[Dataset entries]
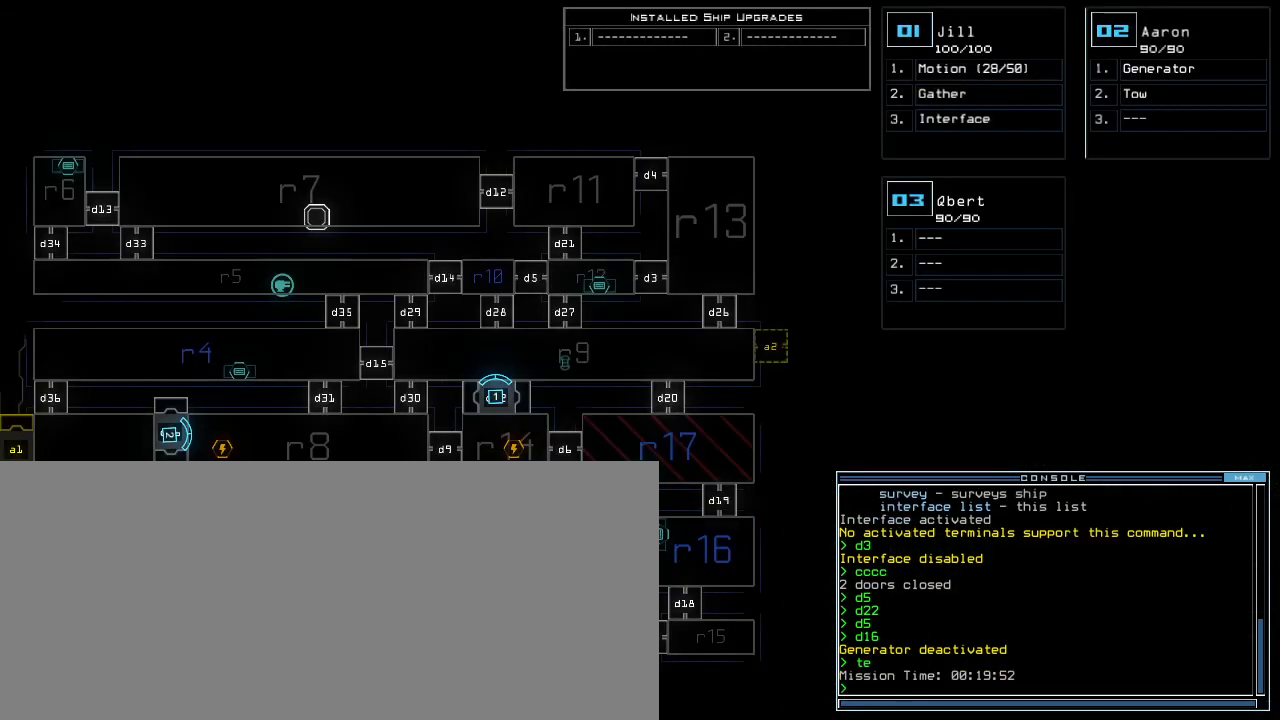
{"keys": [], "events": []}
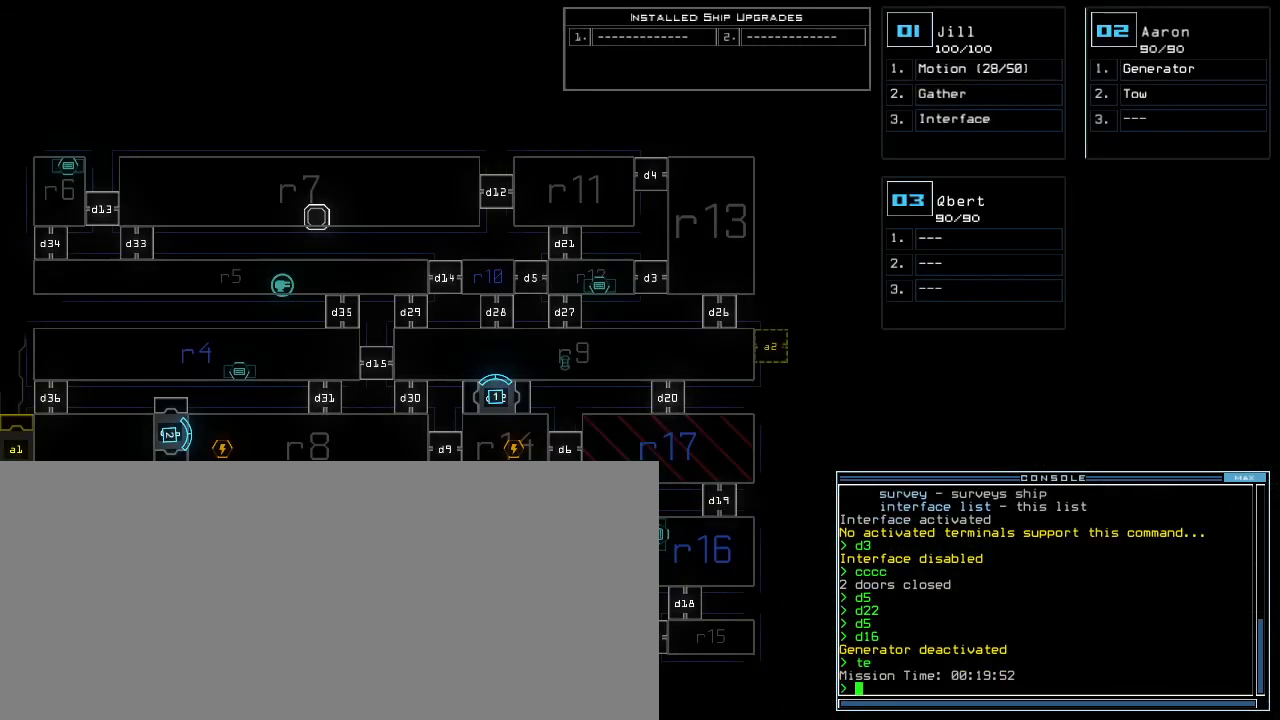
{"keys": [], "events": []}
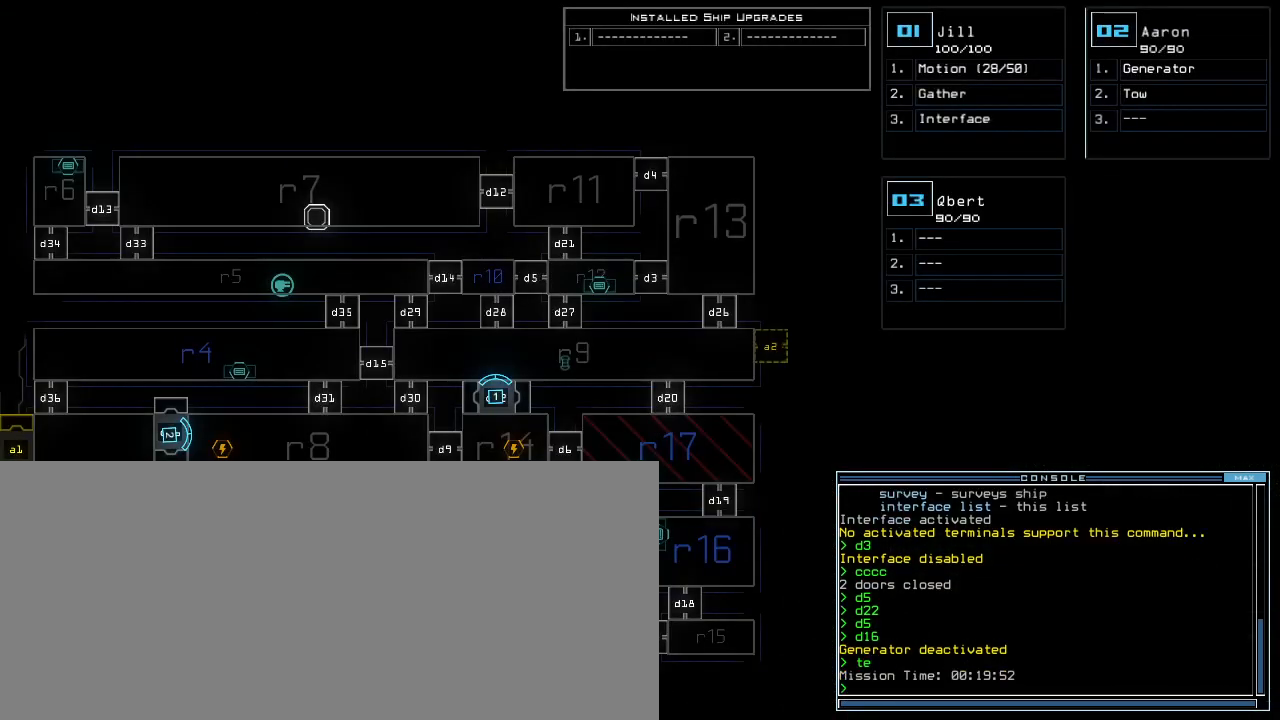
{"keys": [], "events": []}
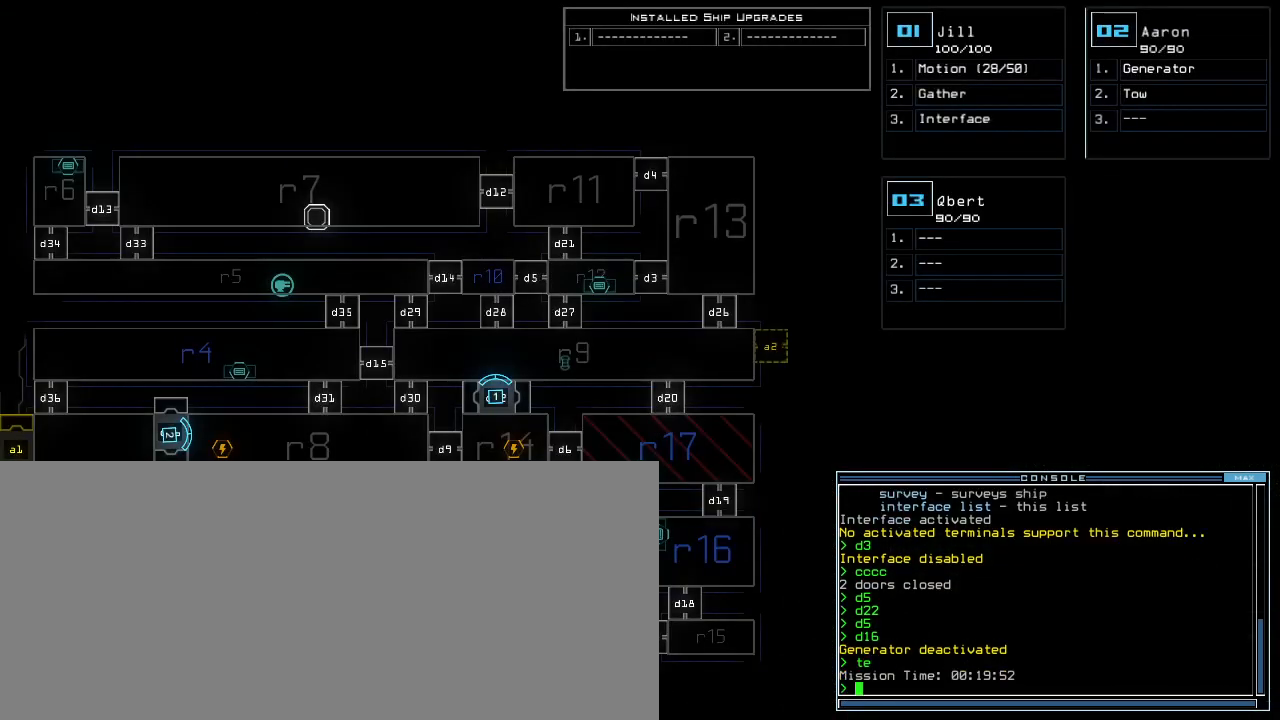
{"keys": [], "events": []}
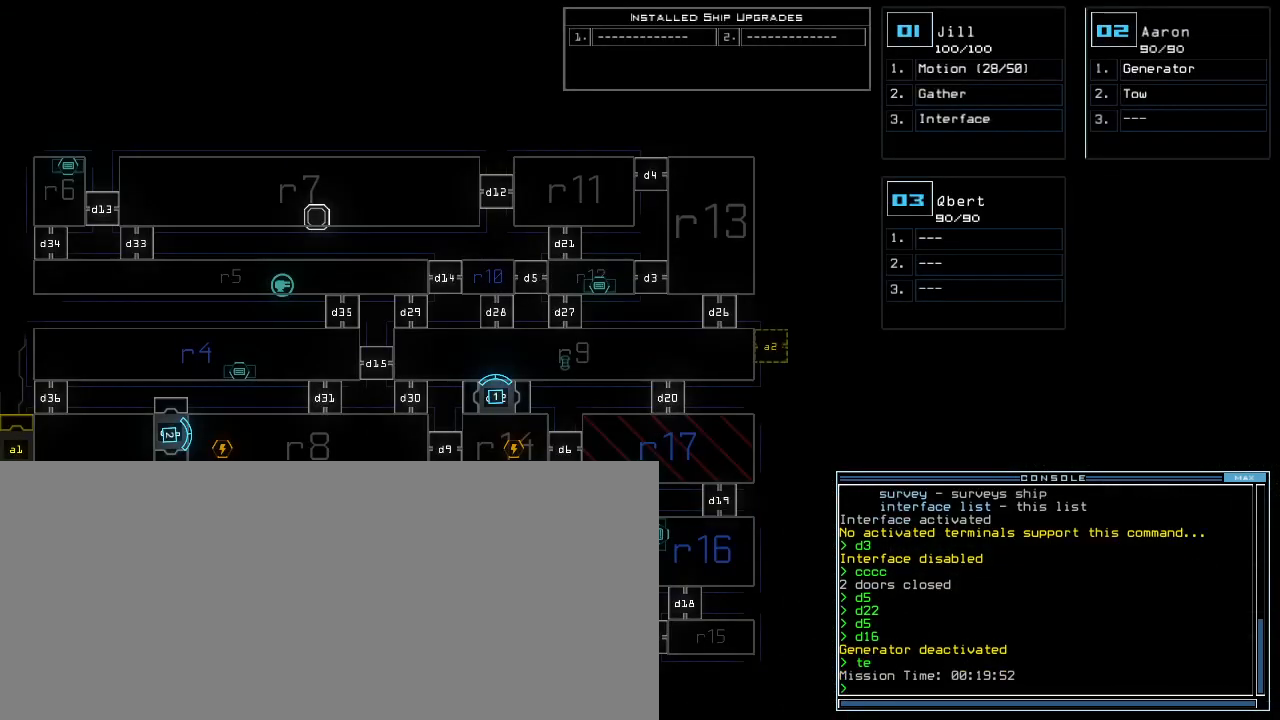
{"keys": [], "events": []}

**Exercise objective:**
Output the records exactly, please. The pictures are not part of the copy.

**Result below:**
{"keys": [], "events": []}
{"keys": [], "events": []}
{"keys": [], "events": []}
{"keys": [], "events": []}
{"keys": [], "events": []}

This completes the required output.